一條kv鍵對會安如下格式插入到memtable里去:
internal_key_size internal_key value_size value
----------------------------|-----------------------|-----------------------|---------------
其中,internal_key 里就帶了SequenceNumber, internal_key格式如下:
key SequenceNumber type(value類型)
---------------------|--------------------------------------|--------------------------
也就是說SequenceNumber會跟隨着kv鍵對存儲的。
接下來,我們看看snapshot的api, 接口和實現如下:
1 const Snapshot* DBImpl::GetSnapshot() { 2 MutexLock l(&mutex_); 3 return snapshots_.New(versions_->LastSequence()); 4 } 5 6 void DBImpl::ReleaseSnapshot(const Snapshot* s) { 7 MutexLock l(&mutex_); 8 snapshots_.Delete(reinterpret_cast<const SnapshotImpl*>(s)); 9 }
snapshots_為一個維護snapshot的雙向鏈表。每次獲取一個snapshot,就以當前的SequenceNumber new一個snapshot, 並插入到雙向鏈表中。當釋放一個snapshot時,就從雙向鏈表中刪除。
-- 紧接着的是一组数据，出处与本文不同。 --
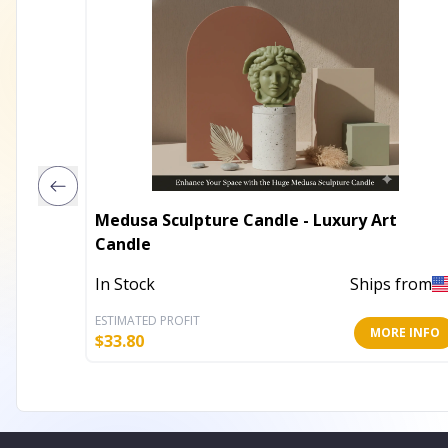
Medusa Sculpture Candle - Luxury Art
Candle
In Stock
Ships from
ESTIMATED PROFIT
MORE INFO
$
33.80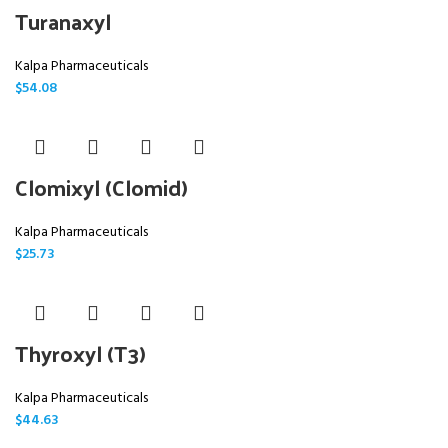
Turanaxyl
Kalpa Pharmaceuticals
$
54.08
Clomixyl (Clomid)
Kalpa Pharmaceuticals
$
25.73
Thyroxyl (T3)
Kalpa Pharmaceuticals
$
44.63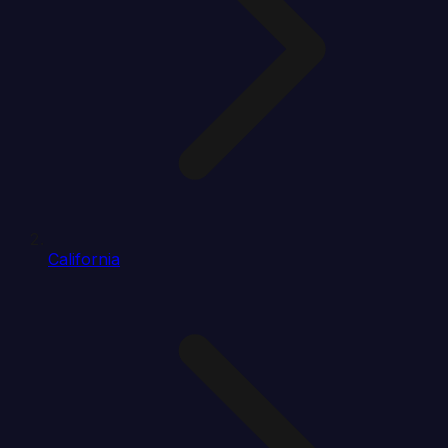
California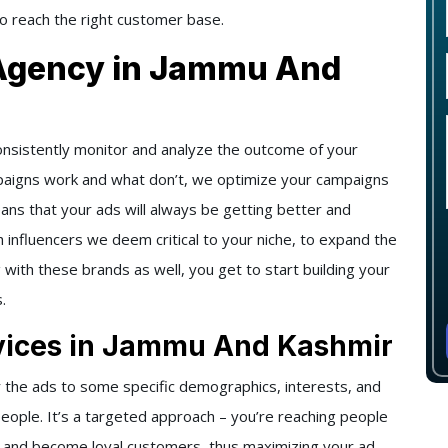
to reach the right customer base.
 Agency in Jammu And
onsistently monitor and analyze the outcome of your
paigns work and what don’t, we optimize your campaigns
eans that your ads will always be getting better and
h influencers we deem critical to your niche, to expand the
g with these brands as well, you get to start building your
.
vices in Jammu And Kashmir
 the ads to some specific demographics, interests, and
people. It’s a targeted approach – you’re reaching people
t and become loyal customers, thus maximizing your ad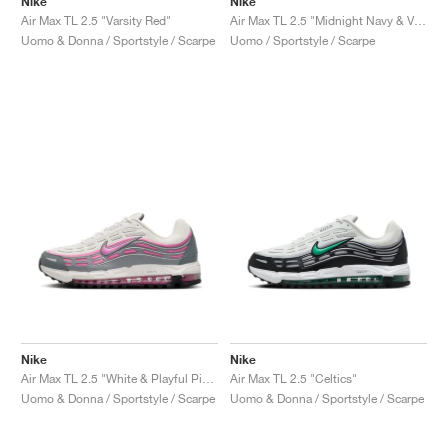
Nike
Nike
Air Max TL 2.5 "Varsity Red"
Air Max TL 2.5 "Midnight Navy & Varsity Maize"
Uomo & Donna / Sportstyle / Scarpe
Uomo / Sportstyle / Scarpe
Nike
Nike
Air Max TL 2.5 "White & Playful Pink"
Air Max TL 2.5 "Celtics"
Uomo & Donna / Sportstyle / Scarpe
Uomo & Donna / Sportstyle / Scarpe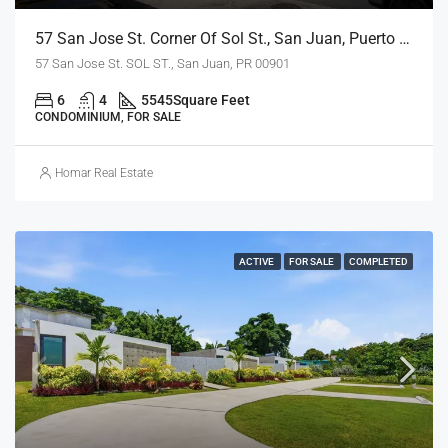
57 San Jose St. Corner Of Sol St., San Juan, Puerto Rico 00901
57 San Jose St. SOL ST., San Juan, PR 00901
6
4
5545
Square Feet
CONDOMINIUM, FOR SALE
Homar Real Estate
ACTIVE
FOR SALE
COMPLETED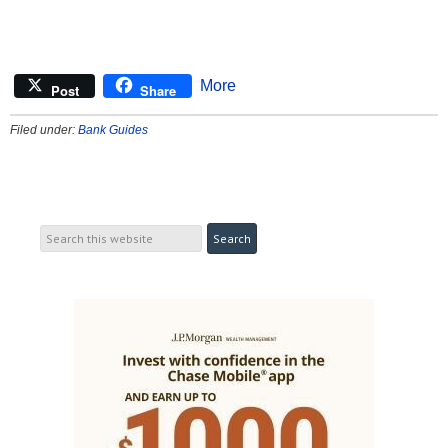
More
Post
Share
Filed under:
Bank Guides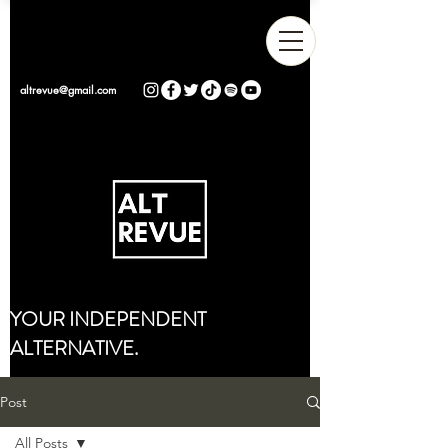
altrevue@gmail.com
YOUR INDEPENDENT
ALTERNATIVE.
Post
All Posts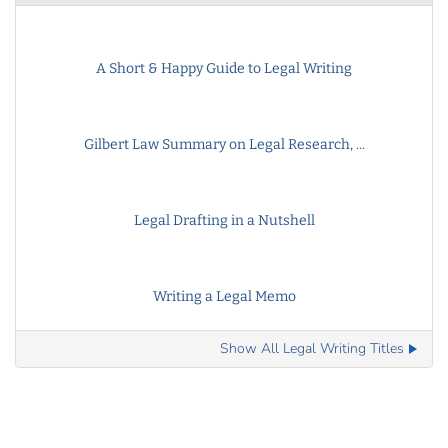
A Short & Happy Guide to Legal Writing
Gilbert Law Summary on Legal Research, ...
Legal Drafting in a Nutshell
Writing a Legal Memo
Show All Legal Writing Titles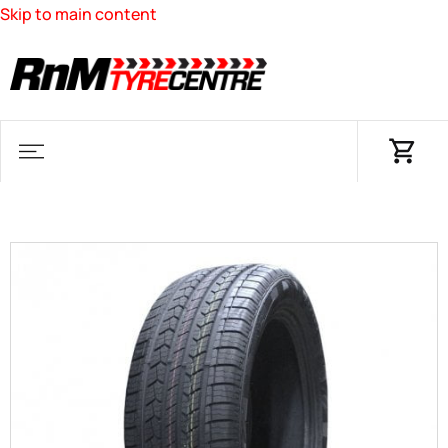
Skip to main content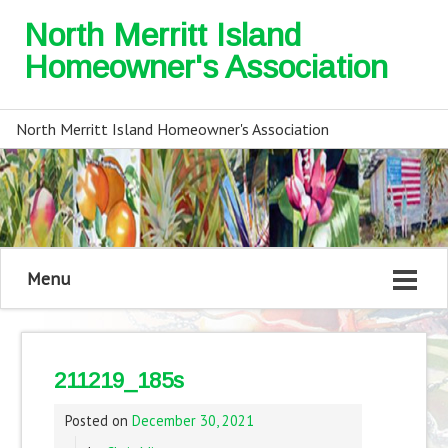
North Merritt Island
Homeowner's Association
North Merritt Island Homeowner's Association
Menu
211219_185s
Posted on
December 30, 2021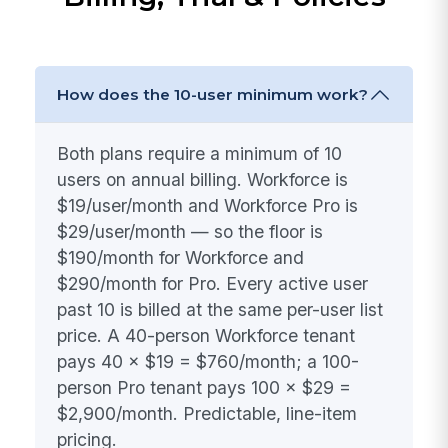
How does the 10-user minimum work?
Both plans require a minimum of 10
users on annual billing. Workforce is
$19/user/month and Workforce Pro is
$29/user/month — so the floor is
$190/month for Workforce and
$290/month for Pro. Every active user
past 10 is billed at the same per-user list
price. A 40-person Workforce tenant
pays 40 × $19 = $760/month; a 100-
person Pro tenant pays 100 × $29 =
$2,900/month. Predictable, line-item
pricing.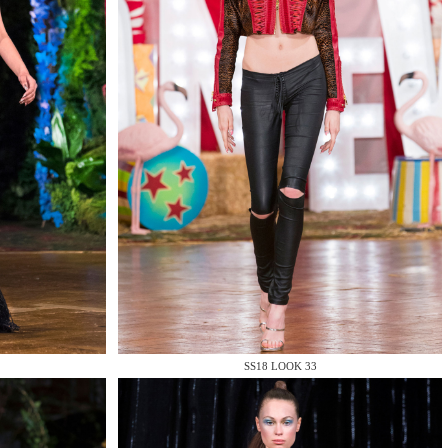
SS18 LOOK 33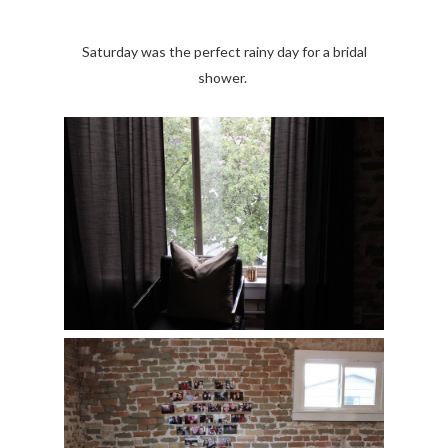
Saturday was the perfect rainy day for a bridal
shower.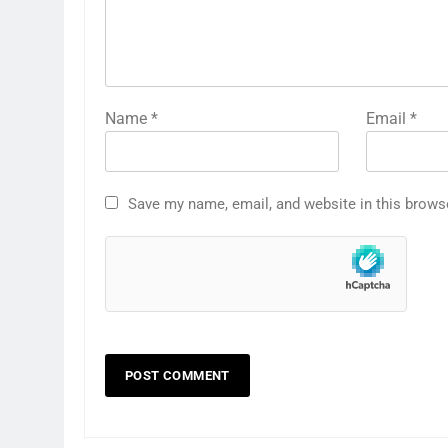
Name
*
Email
*
Save my name, email, and website in this brows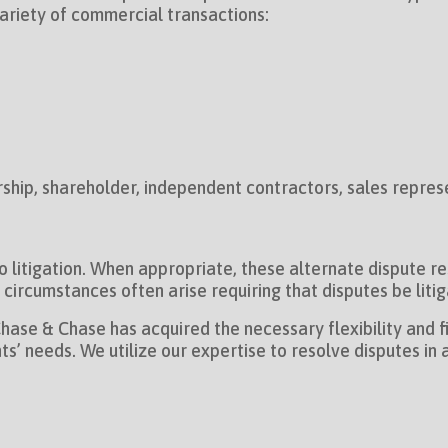
variety of commercial transactions:
ship, shareholder, independent contractors, sales repres
to litigation. When appropriate, these alternate dispute 
ircumstances often arise requiring that disputes be litiga
ase & Chase has acquired the necessary flexibility and fi
ents’ needs. We utilize our expertise to resolve disputes i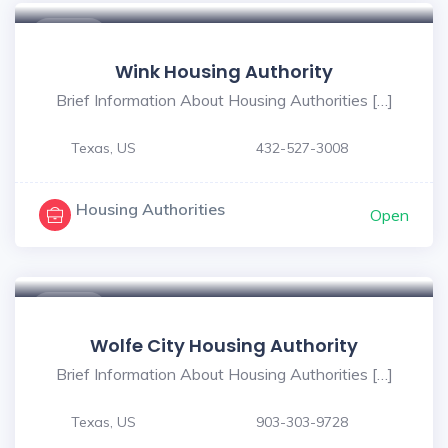
$ - $
Wink Housing Authority
Brief Information About Housing Authorities […]
Texas, US
432-527-3008
Housing Authorities
Open
$ - $
Wolfe City Housing Authority
Brief Information About Housing Authorities […]
Texas, US
903-303-9728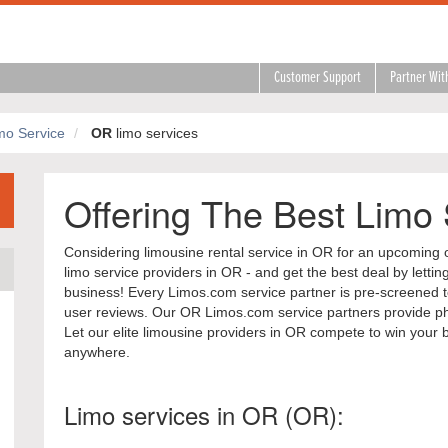
Customer Support
Partner Wit
mo Service
OR
limo services
Offering The Best Limo
Considering limousine rental service in OR for an upcoming 
limo service providers in OR - and get the best deal by letti
business! Every Limos.com service partner is pre-screened to
user reviews. Our OR Limos.com service partners provide pho
Let our elite limousine providers in OR compete to win your 
anywhere.
Limo services in OR (OR):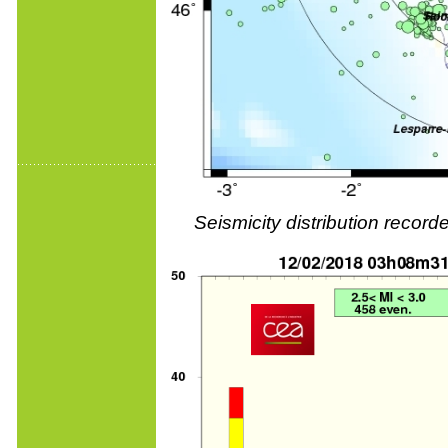
Seismicity distribution reco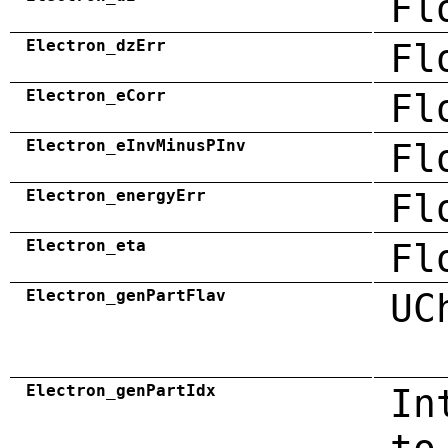
Fl
Electron_dzErr
Fl
Electron_eCorr
Fl
Electron_eInvMinusPInv
Fl
Electron_energyErr
Fl
Electron_eta
Fl
Electron_genPartFlav
UC
Electron_genPartIdx
In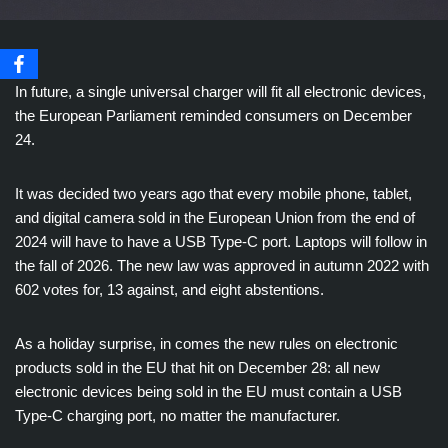
In future, a single universal charger will fit all electronic devices,
the European Parliament reminded consumers on December
24.
It was decided two years ago that every mobile phone, tablet,
and digital camera sold in the European Union from the end of
2024 will have to have a USB Type-C port. Laptops will follow in
the fall of 2026. The new law was approved in autumn 2022 with
602 votes for, 13 against, and eight abstentions.
As a holiday surprise, in comes the new rules on electronic
products sold in the EU that hit on December 28: all new
electronic devices being sold in the EU must contain a USB
Type-C charging port, no matter the manufacturer.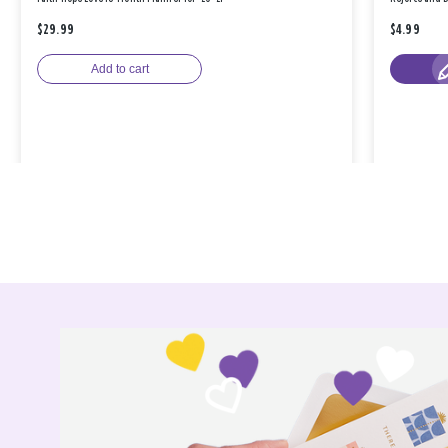
$29.99
$4.99
Add to cart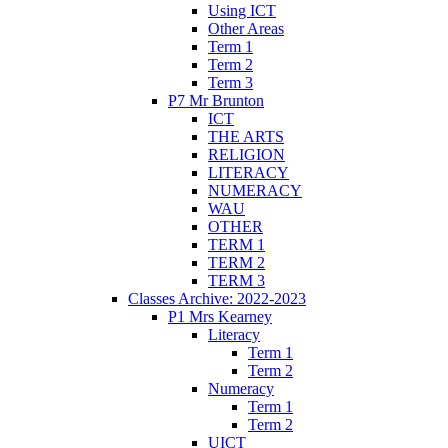
Using ICT
Other Areas
Term 1
Term 2
Term 3
P7 Mr Brunton
ICT
THE ARTS
RELIGION
LITERACY
NUMERACY
WAU
OTHER
TERM 1
TERM 2
TERM 3
Classes Archive: 2022-2023
P1 Mrs Kearney
Literacy
Term 1
Term 2
Numeracy
Term 1
Term 2
UICT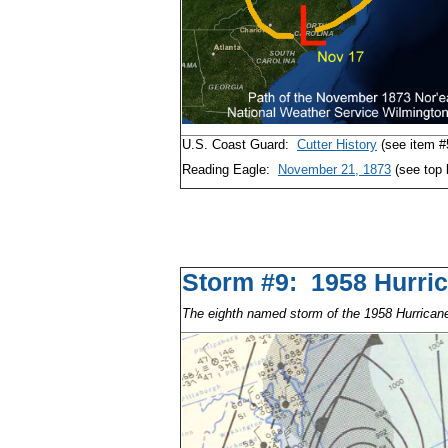
U.S. Coast Guard:
Cutter History
(see item #
Reading Eagle:
November 21, 1873
(see top 
Storm #9: 1958 Hu
The eighth named storm of the 1958 Hurrica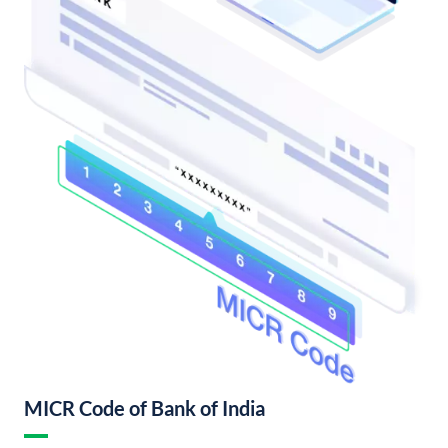
MICR Code of Bank of India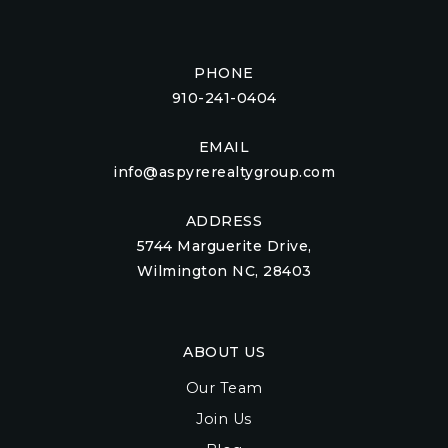
PHONE
910-241-0404
EMAIL
info@aspyrerealtygroup.com
ADDRESS
5744 Marguerite Drive,
Wilmington NC, 28403
ABOUT US
Our Team
Join Us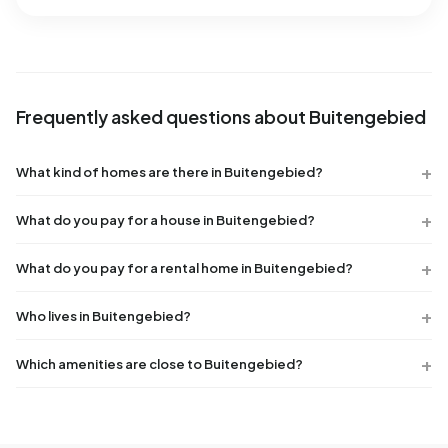
Frequently asked questions about Buitengebied
What kind of homes are there in Buitengebied?
What do you pay for a house in Buitengebied?
What do you pay for a rental home in Buitengebied?
Who lives in Buitengebied?
Which amenities are close to Buitengebied?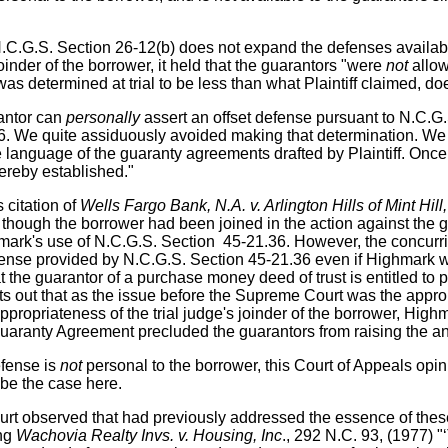
N.C.G.S. Section 26-12(b) does not expand the defenses availab
inder of the borrower, it held that the guarantors "were
not
allow
determined at trial to be less than what Plaintiff claimed, does 
antor can
personally
assert an offset defense pursuant to N.C.G
36. We quite assiduously avoided making that determination. We
 language of the guaranty agreements drafted by Plaintiff. Once 
thereby established."
 citation of
Wells Fargo Bank, N.A. v. Arlington Hills of Mint Hill
n though the borrower had been joined in the action against the
ghmark's use of N.C.G.S. Section 45-21.36. However, the concurr
efense provided by N.C.G.S. Section 45-21.36 even if Highmark w
t the guarantor of a purchase money deed of trust is entitled to 
 out that as the issue before the Supreme Court was the appropri
 appropriateness of the trial judge's joinder of the borrower, Hig
uaranty Agreement precluded the guarantors from raising the anti
efense is
not
personal to the borrower, this Court of Appeals opin
 be the case here.
ourt observed that had previously addressed the essence of these 
ing
Wachovia Realty Invs. v. Housing, Inc
., 292 N.C. 93, (1977) "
那么如何保持快照的數據不會被刪除了?在leveldb中,唯一會刪除數據的地方就是compaction了。so,我們看下DBImpl::DoCompactionWork的核心部分
1 Status DBImpl::DoCompactionWork(CompactionState* compact) { 2 //................... 3 if (snapshots_.empty()) { 4 compact->smallest_snapshot = versions_->LastSequence(); 5 } else { 6 compact->smallest_snapshot = snapshots_.oldest()->number_; 7 } 8 9 // Release mutex while we're actually doing the compaction work 10 mutex_.Unlock(); 11 12 Iterator* input = versions_->MakeInputIterator(compact->compaction); 13 input->SeekToFirst(); 14 Status status; 15 ParsedInternalKey ikey; 16 std::string current_user_key; 17 bool has_current_user_key = false; 18 SequenceNumber last_sequence_for_key = kMaxSequenceNumber; 19 for (; input->Valid() && !shutting_down_.Acquire_Load(); ) { 20 //.............................. 21 // Handle key/value, add to state, etc. 22 bool drop = false; 23 if (!ParseInternalKey(key, &ikey)) { 24 // Do not hide error keys 25 current_user_key.clear(); 26 has_current_user_key = false; 27 last_sequence_for_key = kMaxSequenceNumber; 28 } else { 29 if (!has_current_user_key || 30 user_comparator()->Compare(ikey.user_key, 31 Slice(current_user_key)) != 0) { 32 // First occurrence of this user key 33 current_user_key.assign(ikey.user_key.data(), ikey.user_key.size()); 34 has_current_user_key = true; 35 last_sequence_for_key = kMaxSequenceNumber; 36 } 37 38 if (last_sequence_for_key <= compact->smallest_snapshot) { 39 // Hidden by an newer entry for same user key 40 drop = true; // (A) 41 } else if (ikey.type == kTypeDeletion && 42 ikey.sequence <= compact->smallest_snapshot && 43 compact->compaction->IsBaseLevelForKey(ikey.user_key)) { 44 // For this user key: 45 // (1) there is no data in higher levels 46 // (2) data in lower levels will have larger sequence numbers 47 // (3) data in layers that are being compacted here and have 48 // smaller sequence numbers will be dropped in the next 49 // few iterations of this loop (by rule (A) above). 50 // Therefore this deletion marker is obsolete and can be dropped. 51 drop = true; 52 } 53 54 last_sequence_for_key = ikey.sequence; 55 } 56 57 if (!drop) { 58 //.............................. 59 } 60 61 input->Next(); 62 } 63 }
在第6行中,compact->smallest_snapshot 賦值為最舊的snapshot的SequenceNumber. 隨后創建了compation目標的iterator, 對於同一個key_a, 遍歷時可能會出現
(key_a, value5)--------(key_a, value4)--------(key_a, value3)--------(key_a, value2)--------(key_a, value1)的順序。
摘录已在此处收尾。